Manchester’s Hut Group raises €1bn for expansion

Matthew Moulding, The Hut Group founder and CEO

Manchester-based online beauty and wellness firm The Hut Group (THG) said it raised about €1 billion in capital to help fund expansion.

The new capital comprises a €600 million term loan, a five-year £150 million credit facility and a £200 million package provided to a new THG subsidiary, the company told Reuters.

THG said it raised about £66 million of primary equity from BlackRock Inc and Belgium-based investor Sofina SA to help it expand its beauty and wellness brands as well as its e-commerce platform Ingenuity. 

BlackRock, a long-term investor in The Hut Group, increases its stake in the firm via the new investment.

The capital will also be used for developments of content studios and offices at Manchester Airport, THG added.

As part of the capital-raising process, THG has secured a public debt rating of B1.

On the financing deal, Citi, Barclays and HSBC acted as mandated lead arrangers and joint global coordinators with Santander, JP Morgan and National Westminster Bank as mandated lead arrangers and bookrunners.

The Hut Group founder and CEO Matthew Moulding said: “The expanded capital raising is a landmark achievement and provides an exceptional growth and investment platform for the business.

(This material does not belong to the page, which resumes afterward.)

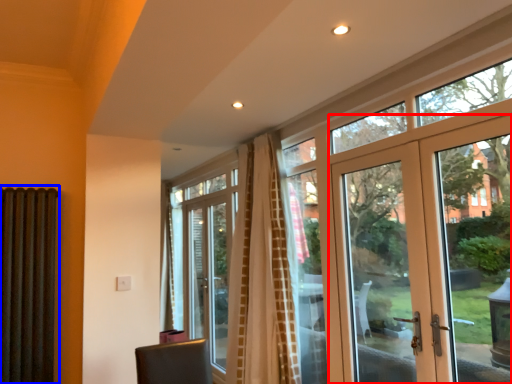
Question: Which point is closer to the camera, door (highlighted by a red box) or shutter (highlighted by a blue box)?

Choices:
 (A) door
 (B) shutter

Answer: (A)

“The significant excess demand and new debt rating, and during the time of the general election, demonstrate the strength of THG’s business model and proposition and is further testament to the global model we’ve built.

“Our business continues to evolve with the demands of consumers, as we continue to invest across the Group to develop our people, infrastructure and particularly our proprietary ecommerce solution, Ingenuity.”

William Abecassis, head of innovation capital at BlackRock, said: “We are thrilled to be growing our investment in the Hut Group, a company that is at the forefront of retail digitalisation.

“Their Ingenuity platform offers a uniquely credible end-to-end solution for global CPG brands seeking to transition to a digitally native footprint.”

Ahmed Yeganeh, managing director for large corporate banking, North region, HSBC UK, said: “We have worked with THG for many years, supporting the business’s growth, investments in global infrastructure and acquisitions.

“We were delighted to act as joint global coordinator in their first successful step into the institutional capital financing market and are looking forward to supporting their plans for the future.”

Na Wei, managing director, Barclays European leverage finance, said: “We were extremely impressed with the high level of market engagement and investor appetite for THG’s inaugural €600m capital market term loan issuance.

“This hugely successful benchmark transaction has cemented the company’s future access to the capital market as it continues to grow and deliver its ambitious growth strategy.”

Sam Norton, managing director, Citi, said: “Unsurprisingly, THG has done it again – the success and significance of this seven-year maiden TLB issuance will be remembered as an inflection point in the group’s history.

“It is yet another ringing endorsement of both the near term momentum and long term outlook of this uniquely-positioned, global business and its best in class management team.

“Their leading equity story is now supported by a long-term capital structure, fully aligned financing partners, and a fully-funded property strategy.”